Driving Next Level Success

Lower Enormous Team Costs – CHEAPER BY THE DOZEN – Efficiency “Experts” Revisited

Posted on 05/30/2013 in Culture/Team Alignment by Jack Speer

The Amount of time it takes for teams to get product out the door is your most competitive edge and ultimately the indicator of whether you and your team will succeed.

Anyone who ever tried to tie a shoe, plan a vacation, or get a project done at work knows this basic principle off life–it takes way too long to get things done. Some processes exhibit precision–heating a donut in a microwave oven takes about 15 seconds–that’s physics. Other things we do take forever if we don’t know how to organize them. It’s all about how we use our time.

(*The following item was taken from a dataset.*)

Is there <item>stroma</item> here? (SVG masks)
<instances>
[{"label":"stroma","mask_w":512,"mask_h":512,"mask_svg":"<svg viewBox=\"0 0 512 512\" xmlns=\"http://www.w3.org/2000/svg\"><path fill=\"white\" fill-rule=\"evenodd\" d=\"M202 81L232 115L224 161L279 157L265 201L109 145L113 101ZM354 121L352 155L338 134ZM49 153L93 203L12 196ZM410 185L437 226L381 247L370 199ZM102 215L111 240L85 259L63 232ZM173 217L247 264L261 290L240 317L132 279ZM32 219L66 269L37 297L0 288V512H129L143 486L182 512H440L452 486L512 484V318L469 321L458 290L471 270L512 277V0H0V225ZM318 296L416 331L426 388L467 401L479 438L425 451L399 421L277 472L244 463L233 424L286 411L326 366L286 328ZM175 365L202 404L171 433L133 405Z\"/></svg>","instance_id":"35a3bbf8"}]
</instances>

“Cheaper by the Dozen”, Steve Martin played Frank Galbreth, a 1920’s scientific consultant obsessed with time and how long things took. Frank and his wife Lillian raised a dozen children at a time when houses only had one bath and a single-car garage. Galbreth, whose children mostly adored him, ran his family with a pocket watch in hand, timing meals and baths.

Frederick Taylor, the Father of the “Efficiency Movement” Galbreth’s patron saint of cutting the time it took to do things was Fredrick Taylor, the father of modern consultants who help organizations with process efficiency. Taylorism–with its relentless call for efficiency–was ultimately rejected as a creepy process that dehumanized people by timing their every movement. The results of his work became the cannon fodder for social commentators to bash the inhumanity of the industrial world, with the accusation that people can’t be driven like cattle.

Taylor’s Work of Speeding Up the Process Reemerged as Reengineering and Total Quality Management – Yet Taylorism, with its effort to cut time and costs from processes, ultimately came back in the new forms of process improvement, total quality management, reengineering. The new software created was ultimately much more about managing people than processes, mandating the efficient order of operations and control codes. Taylor’s stop watch was substituted by software that relentlessly regulates the flow of human activity.

Teams Have Never Been Revolutionized as in Process Improvement – Yet high level teams have escaped the rigorous processes that have revolutionized manufacturing, banking, and retail. You can’t by a cup of coffee at Starbucks without the employee entering the code to get into the system, that determines price, does the accounting for the purchase, and precisely orders new inventory. Yet when it comes to teams in organization, efficiency and costs are thrown to the winds–and the costs are huge.

There is little process or measurement of any kind. Performance is linked to profits, but in a painfully indirect way that causes most organizations to fail. It is time to revisit Taylorism and to see how it applies to today’s business team. The cost of human interaction and its failure is the largest cost of business today. Make no mistake that most teams are failing. They are caught up in a mass of inability to cohere and move forward.

Teams are the Biggest Cost Centers in Organizations. The highest cost in business is most often the time teams waste on redirecting, reexplaining, and damage control from hurt egos and feelings is an enormous cost. The organizations that make team process work are the organizations that win. Making teams work–and radically reducing the time to market–is the new frontier of organizations. It has greater potential than the revolution in manufacturing that has changed the world, greater than the advances that Deming enabled Japanese manufacturing to make in the 1950s that lead to Asian domination of manufacturing.

Meetings–the Most Immediate Opportunity for Organizations – One of the areas of most opportunity is meetings–really low hanging fruit. Meetings, which are huge and hated, are the engine of everything. They’re not just formal meetings, but are also the “water cooler” version, and can be conference calls and sometimes email strings. Days and hours are spent on meetings with little or no prework, painfully inadequate agendas, no process for follow up, and no accountability. The cost is millions of dollars each year.

The New Horizon for Organizations–Innovations – Another is forward planning and innovation. Organizations die each day because there is no process of determining what’s next. There are literally hundreds of measures that organizations can take to revolutionize teams. Team success is not measured in meaningful ways.  How and when they should move forward is often happens in the autopsy of their failure. Where is Frederick Taylor when you need him?